ASSIGNMENT:
Would you transcribe the listing that follows, character for character, and omit its images?

INFORMATION SHOWN:
------------------------------------------------
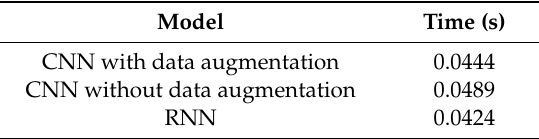
Table 1. Calculation time of three dual-output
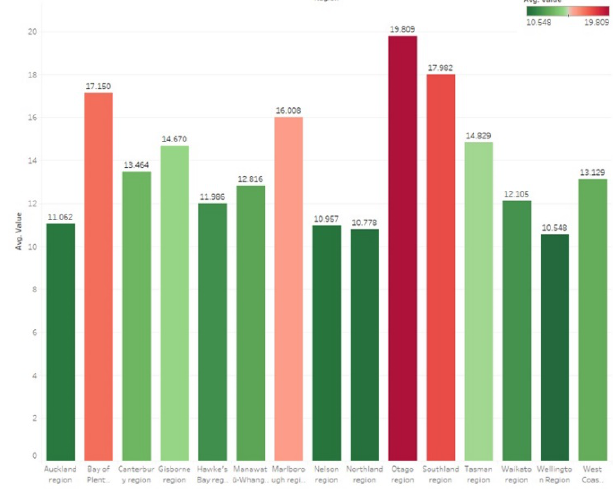
Figure 2. The average PM10 values of regions in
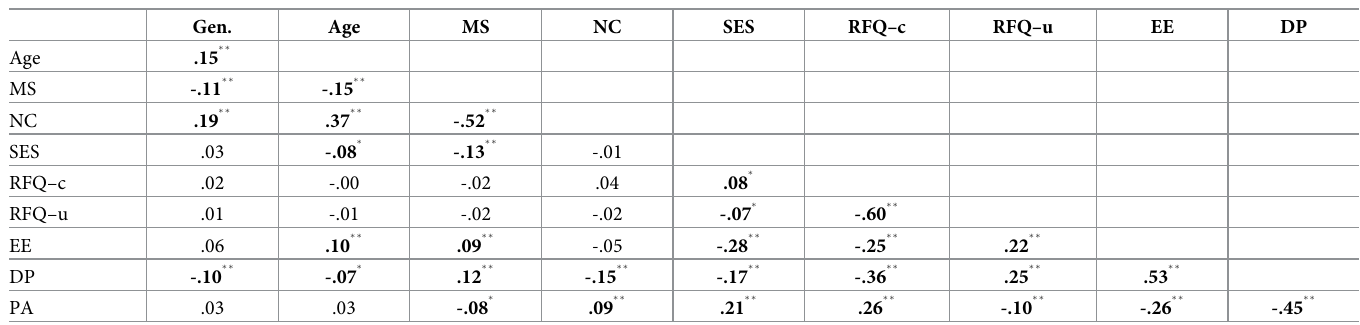
Table 2. Correlations between variables.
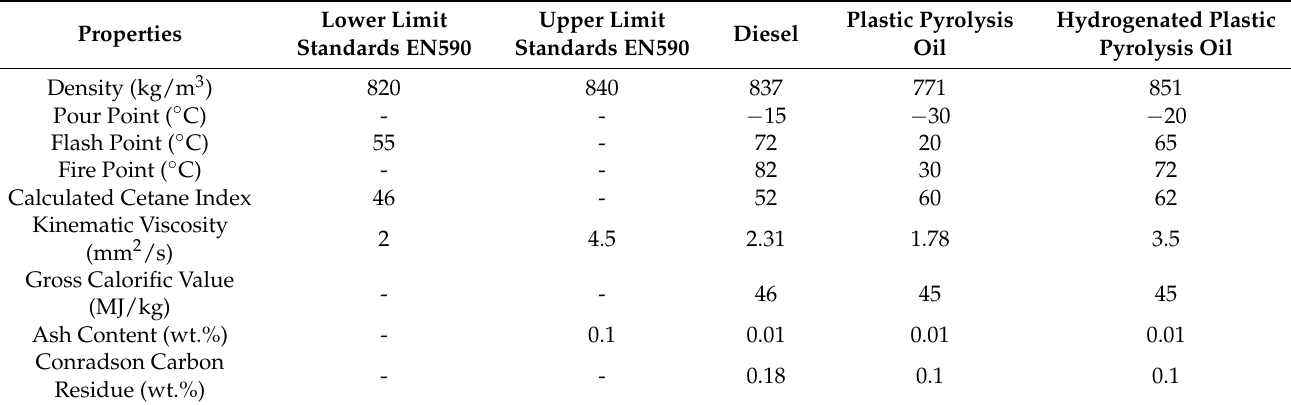
Table 8. Physicochemical properties of diesel, plastic oil and hydrogenated plastic oil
------------------------------------------------
OUTPUT BELOW:
Table 1. Calculation time of three dual-output
Figure 2. The average PM10 values of regions in
Table 2. Correlations between variables.
Table 8. Physicochemical properties of diesel, plastic oil and hydrogenated plastic oil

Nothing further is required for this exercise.